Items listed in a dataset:
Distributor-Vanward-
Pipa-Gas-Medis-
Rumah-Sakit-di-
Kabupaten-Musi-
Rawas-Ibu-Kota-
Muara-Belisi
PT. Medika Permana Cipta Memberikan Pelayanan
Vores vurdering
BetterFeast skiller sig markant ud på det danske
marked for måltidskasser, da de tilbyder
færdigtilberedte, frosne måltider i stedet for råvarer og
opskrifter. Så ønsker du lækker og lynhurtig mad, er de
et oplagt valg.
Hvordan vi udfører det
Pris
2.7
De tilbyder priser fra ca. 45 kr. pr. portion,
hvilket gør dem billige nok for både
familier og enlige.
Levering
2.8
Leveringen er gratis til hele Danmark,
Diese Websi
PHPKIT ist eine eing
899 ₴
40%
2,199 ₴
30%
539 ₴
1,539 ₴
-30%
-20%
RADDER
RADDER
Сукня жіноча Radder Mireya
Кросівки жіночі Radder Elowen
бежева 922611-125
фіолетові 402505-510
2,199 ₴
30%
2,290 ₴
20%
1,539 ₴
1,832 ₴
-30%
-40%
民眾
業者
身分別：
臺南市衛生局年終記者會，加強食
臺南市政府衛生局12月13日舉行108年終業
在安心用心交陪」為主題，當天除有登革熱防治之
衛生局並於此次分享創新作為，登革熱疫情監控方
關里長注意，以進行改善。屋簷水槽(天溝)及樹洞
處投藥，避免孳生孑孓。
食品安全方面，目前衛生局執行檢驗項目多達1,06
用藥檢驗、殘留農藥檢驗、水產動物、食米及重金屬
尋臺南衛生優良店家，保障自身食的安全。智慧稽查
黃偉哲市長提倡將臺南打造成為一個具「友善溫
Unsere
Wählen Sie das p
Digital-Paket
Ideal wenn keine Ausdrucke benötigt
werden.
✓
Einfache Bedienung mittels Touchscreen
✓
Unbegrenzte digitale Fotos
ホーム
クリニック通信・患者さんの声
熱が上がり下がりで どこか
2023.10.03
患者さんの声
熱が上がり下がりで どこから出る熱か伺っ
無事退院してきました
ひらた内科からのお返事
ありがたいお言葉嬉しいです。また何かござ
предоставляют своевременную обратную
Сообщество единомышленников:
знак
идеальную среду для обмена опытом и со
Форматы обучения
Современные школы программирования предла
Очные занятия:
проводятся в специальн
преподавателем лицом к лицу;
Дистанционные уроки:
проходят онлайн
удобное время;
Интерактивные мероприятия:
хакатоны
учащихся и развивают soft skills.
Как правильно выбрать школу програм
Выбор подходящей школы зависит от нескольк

## Exercise prompt
Restate every record exactly, leaving nothing out.

## Written reply
Distributor-Vanward-
Pipa-Gas-Medis-
Rumah-Sakit-di-
Kabupaten-Musi-
Rawas-Ibu-Kota-
Muara-Belisi
PT. Medika Permana Cipta Memberikan Pelayanan
Vores vurdering
BetterFeast skiller sig markant ud på det danske
marked for måltidskasser, da de tilbyder
færdigtilberedte, frosne måltider i stedet for råvarer og
opskrifter. Så ønsker du lækker og lynhurtig mad, er de
et oplagt valg.
Hvordan vi udfører det
Pris
2.7
De tilbyder priser fra ca. 45 kr. pr. portion,
hvilket gør dem billige nok for både
familier og enlige.
Levering
2.8
Leveringen er gratis til hele Danmark,
Diese Websi
PHPKIT ist eine eing
899 ₴
40%
2,199 ₴
30%
539 ₴
1,539 ₴
-30%
-20%
RADDER
RADDER
Сукня жіноча Radder Mireya
Кросівки жіночі Radder Elowen
бежева 922611-125
фіолетові 402505-510
2,199 ₴
30%
2,290 ₴
20%
1,539 ₴
1,832 ₴
-30%
-40%
民眾
業者
身分別：
臺南市衛生局年終記者會，加強食
臺南市政府衛生局12月13日舉行108年終業
在安心用心交陪」為主題，當天除有登革熱防治之
衛生局並於此次分享創新作為，登革熱疫情監控方
關里長注意，以進行改善。屋簷水槽(天溝)及樹洞
處投藥，避免孳生孑孓。
食品安全方面，目前衛生局執行檢驗項目多達1,06
用藥檢驗、殘留農藥檢驗、水產動物、食米及重金屬
尋臺南衛生優良店家，保障自身食的安全。智慧稽查
黃偉哲市長提倡將臺南打造成為一個具「友善溫
Unsere
Wählen Sie das p
Digital-Paket
Ideal wenn keine Ausdrucke benötigt
werden.
✓
Einfache Bedienung mittels Touchscreen
✓
Unbegrenzte digitale Fotos
ホーム
クリニック通信・患者さんの声
熱が上がり下がりで どこか
2023.10.03
患者さんの声
熱が上がり下がりで どこから出る熱か伺っ
無事退院してきました
ひらた内科からのお返事
ありがたいお言葉嬉しいです。また何かござ
предоставляют своевременную обратную
Сообщество единомышленников:
знак
идеальную среду для обмена опытом и со
Форматы обучения
Современные школы программирования предла
Очные занятия:
проводятся в специальн
преподавателем лицом к лицу;
Дистанционные уроки:
проходят онлайн
удобное время;
Интерактивные мероприятия:
хакатоны
учащихся и развивают soft skills.
Как правильно выбрать школу програм
Выбор подходящей школы зависит от нескольк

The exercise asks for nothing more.